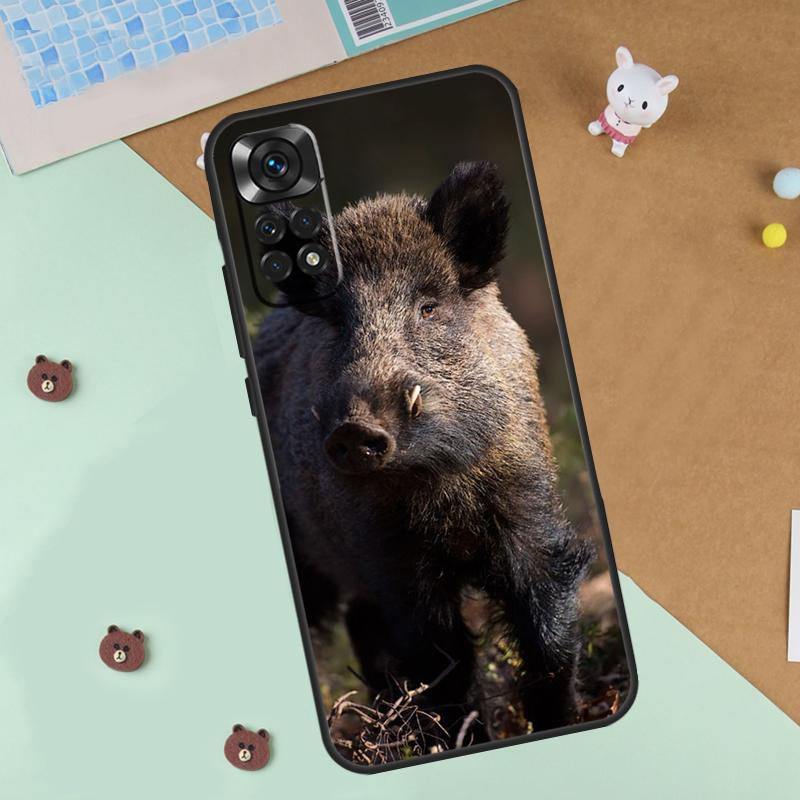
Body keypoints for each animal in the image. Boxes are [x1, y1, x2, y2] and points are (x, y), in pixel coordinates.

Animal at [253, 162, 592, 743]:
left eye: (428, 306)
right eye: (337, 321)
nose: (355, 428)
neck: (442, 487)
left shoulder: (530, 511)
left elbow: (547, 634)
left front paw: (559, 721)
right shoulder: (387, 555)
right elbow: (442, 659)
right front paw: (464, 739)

=====

Only the lines from the one with "left front paw: (559, 721)" through the end of the listing should be output, exactly as they appear.

[RESPONSE BELOW]:
left front paw: (559, 721)
right shoulder: (387, 555)
right elbow: (442, 659)
right front paw: (464, 739)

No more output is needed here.